## INSTRUCTIONS TO FOLLOW
Every line of the listing is returned unchanged, and every picture is dropped.

## RAW DATA
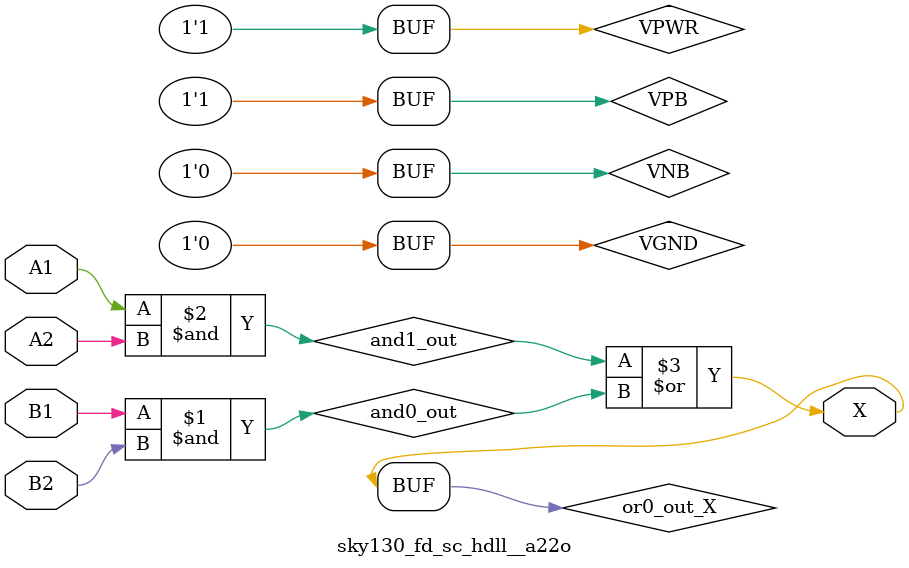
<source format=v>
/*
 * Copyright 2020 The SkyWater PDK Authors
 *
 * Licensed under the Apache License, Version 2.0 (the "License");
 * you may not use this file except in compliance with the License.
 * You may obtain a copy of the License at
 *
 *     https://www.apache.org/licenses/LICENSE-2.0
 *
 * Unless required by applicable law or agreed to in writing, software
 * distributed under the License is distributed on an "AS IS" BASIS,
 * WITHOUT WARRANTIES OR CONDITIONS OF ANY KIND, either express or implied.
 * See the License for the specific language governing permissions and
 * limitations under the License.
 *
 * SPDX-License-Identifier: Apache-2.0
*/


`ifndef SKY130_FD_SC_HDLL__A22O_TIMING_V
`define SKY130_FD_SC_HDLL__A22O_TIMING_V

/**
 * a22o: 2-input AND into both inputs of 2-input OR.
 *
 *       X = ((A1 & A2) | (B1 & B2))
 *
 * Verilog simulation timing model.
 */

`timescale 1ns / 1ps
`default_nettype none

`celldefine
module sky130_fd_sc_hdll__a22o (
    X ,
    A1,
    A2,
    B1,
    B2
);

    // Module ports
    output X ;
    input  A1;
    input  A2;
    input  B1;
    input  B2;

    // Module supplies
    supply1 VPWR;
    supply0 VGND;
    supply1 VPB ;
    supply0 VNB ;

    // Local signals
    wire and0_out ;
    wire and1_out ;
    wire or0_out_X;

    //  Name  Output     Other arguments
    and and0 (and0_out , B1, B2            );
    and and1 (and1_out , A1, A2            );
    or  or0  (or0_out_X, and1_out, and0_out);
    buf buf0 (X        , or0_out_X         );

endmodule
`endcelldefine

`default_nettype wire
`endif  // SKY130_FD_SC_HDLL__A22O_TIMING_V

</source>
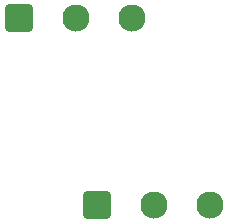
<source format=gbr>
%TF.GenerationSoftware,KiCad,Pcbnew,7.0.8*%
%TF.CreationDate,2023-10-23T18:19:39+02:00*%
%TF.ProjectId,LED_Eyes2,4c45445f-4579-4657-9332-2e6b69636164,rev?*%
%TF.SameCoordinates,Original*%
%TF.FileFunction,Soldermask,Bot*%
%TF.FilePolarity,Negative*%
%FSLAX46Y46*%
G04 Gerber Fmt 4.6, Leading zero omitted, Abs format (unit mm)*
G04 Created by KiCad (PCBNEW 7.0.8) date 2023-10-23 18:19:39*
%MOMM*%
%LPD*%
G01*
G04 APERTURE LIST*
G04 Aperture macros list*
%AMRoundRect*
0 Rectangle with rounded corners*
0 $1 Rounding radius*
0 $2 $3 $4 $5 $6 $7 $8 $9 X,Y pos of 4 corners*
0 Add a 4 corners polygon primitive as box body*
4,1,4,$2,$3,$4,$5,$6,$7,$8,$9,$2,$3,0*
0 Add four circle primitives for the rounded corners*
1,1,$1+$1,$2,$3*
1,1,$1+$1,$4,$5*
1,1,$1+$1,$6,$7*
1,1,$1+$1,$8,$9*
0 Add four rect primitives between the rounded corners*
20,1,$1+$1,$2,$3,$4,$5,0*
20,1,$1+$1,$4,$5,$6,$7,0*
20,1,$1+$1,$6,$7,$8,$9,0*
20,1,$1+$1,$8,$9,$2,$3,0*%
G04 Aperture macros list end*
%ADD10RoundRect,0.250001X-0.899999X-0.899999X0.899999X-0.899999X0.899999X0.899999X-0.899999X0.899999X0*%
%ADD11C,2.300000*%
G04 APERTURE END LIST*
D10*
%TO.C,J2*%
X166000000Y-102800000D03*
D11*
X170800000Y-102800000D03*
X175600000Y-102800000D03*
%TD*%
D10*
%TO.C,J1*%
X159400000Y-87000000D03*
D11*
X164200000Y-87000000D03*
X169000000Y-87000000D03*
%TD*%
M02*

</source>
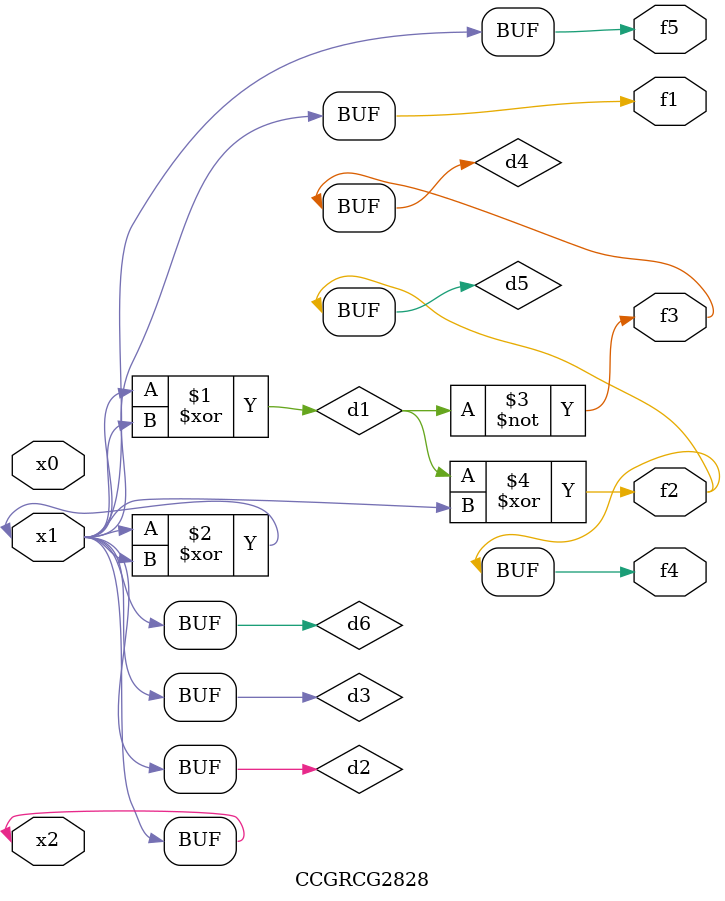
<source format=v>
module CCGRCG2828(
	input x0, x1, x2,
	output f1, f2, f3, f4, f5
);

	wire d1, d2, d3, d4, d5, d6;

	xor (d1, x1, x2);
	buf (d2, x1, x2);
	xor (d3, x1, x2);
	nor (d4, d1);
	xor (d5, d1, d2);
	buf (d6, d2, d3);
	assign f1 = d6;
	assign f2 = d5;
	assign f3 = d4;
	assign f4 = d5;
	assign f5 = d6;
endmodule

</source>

## RESULT
<source format=v>
/*
 * Copyright 2020 The SkyWater PDK Authors
 *
 * Licensed under the Apache License, Version 2.0 (the "License");
 * you may not use this file except in compliance with the License.
 * You may obtain a copy of the License at
 *
 *     https://www.apache.org/licenses/LICENSE-2.0
 *
 * Unless required by applicable law or agreed to in writing, software
 * distributed under the License is distributed on an "AS IS" BASIS,
 * WITHOUT WARRANTIES OR CONDITIONS OF ANY KIND, either express or implied.
 * See the License for the specific language governing permissions and
 * limitations under the License.
 *
 * SPDX-License-Identifier: Apache-2.0
*/


`ifndef SKY130_FD_SC_HDLL__A22O_TIMING_V
`define SKY130_FD_SC_HDLL__A22O_TIMING_V

/**
 * a22o: 2-input AND into both inputs of 2-input OR.
 *
 *       X = ((A1 & A2) | (B1 & B2))
 *
 * Verilog simulation timing model.
 */

`timescale 1ns / 1ps
`default_nettype none

`celldefine
module sky130_fd_sc_hdll__a22o (
    X ,
    A1,
    A2,
    B1,
    B2
);

    // Module ports
    output X ;
    input  A1;
    input  A2;
    input  B1;
    input  B2;

    // Module supplies
    supply1 VPWR;
    supply0 VGND;
    supply1 VPB ;
    supply0 VNB ;

    // Local signals
    wire and0_out ;
    wire and1_out ;
    wire or0_out_X;

    //  Name  Output     Other arguments
    and and0 (and0_out , B1, B2            );
    and and1 (and1_out , A1, A2            );
    or  or0  (or0_out_X, and1_out, and0_out);
    buf buf0 (X        , or0_out_X         );

endmodule
`endcelldefine

`default_nettype wire
`endif  // SKY130_FD_SC_HDLL__A22O_TIMING_V

</source>
<source format=gbr>
%TF.GenerationSoftware,KiCad,Pcbnew,7.0.8*%
%TF.CreationDate,2023-10-23T18:19:39+02:00*%
%TF.ProjectId,LED_Eyes2,4c45445f-4579-4657-9332-2e6b69636164,rev?*%
%TF.SameCoordinates,Original*%
%TF.FileFunction,Soldermask,Bot*%
%TF.FilePolarity,Negative*%
%FSLAX46Y46*%
G04 Gerber Fmt 4.6, Leading zero omitted, Abs format (unit mm)*
G04 Created by KiCad (PCBNEW 7.0.8) date 2023-10-23 18:19:39*
%MOMM*%
%LPD*%
G01*
G04 APERTURE LIST*
G04 Aperture macros list*
%AMRoundRect*
0 Rectangle with rounded corners*
0 $1 Rounding radius*
0 $2 $3 $4 $5 $6 $7 $8 $9 X,Y pos of 4 corners*
0 Add a 4 corners polygon primitive as box body*
4,1,4,$2,$3,$4,$5,$6,$7,$8,$9,$2,$3,0*
0 Add four circle primitives for the rounded corners*
1,1,$1+$1,$2,$3*
1,1,$1+$1,$4,$5*
1,1,$1+$1,$6,$7*
1,1,$1+$1,$8,$9*
0 Add four rect primitives between the rounded corners*
20,1,$1+$1,$2,$3,$4,$5,0*
20,1,$1+$1,$4,$5,$6,$7,0*
20,1,$1+$1,$6,$7,$8,$9,0*
20,1,$1+$1,$8,$9,$2,$3,0*%
G04 Aperture macros list end*
%ADD10RoundRect,0.250001X-0.899999X-0.899999X0.899999X-0.899999X0.899999X0.899999X-0.899999X0.899999X0*%
%ADD11C,2.300000*%
G04 APERTURE END LIST*
D10*
%TO.C,J2*%
X166000000Y-102800000D03*
D11*
X170800000Y-102800000D03*
X175600000Y-102800000D03*
%TD*%
D10*
%TO.C,J1*%
X159400000Y-87000000D03*
D11*
X164200000Y-87000000D03*
X169000000Y-87000000D03*
%TD*%
M02*

</source>
<source format=v>
module CCGRCG2828(
	input x0, x1, x2,
	output f1, f2, f3, f4, f5
);

	wire d1, d2, d3, d4, d5, d6;

	xor (d1, x1, x2);
	buf (d2, x1, x2);
	xor (d3, x1, x2);
	nor (d4, d1);
	xor (d5, d1, d2);
	buf (d6, d2, d3);
	assign f1 = d6;
	assign f2 = d5;
	assign f3 = d4;
	assign f4 = d5;
	assign f5 = d6;
endmodule

</source>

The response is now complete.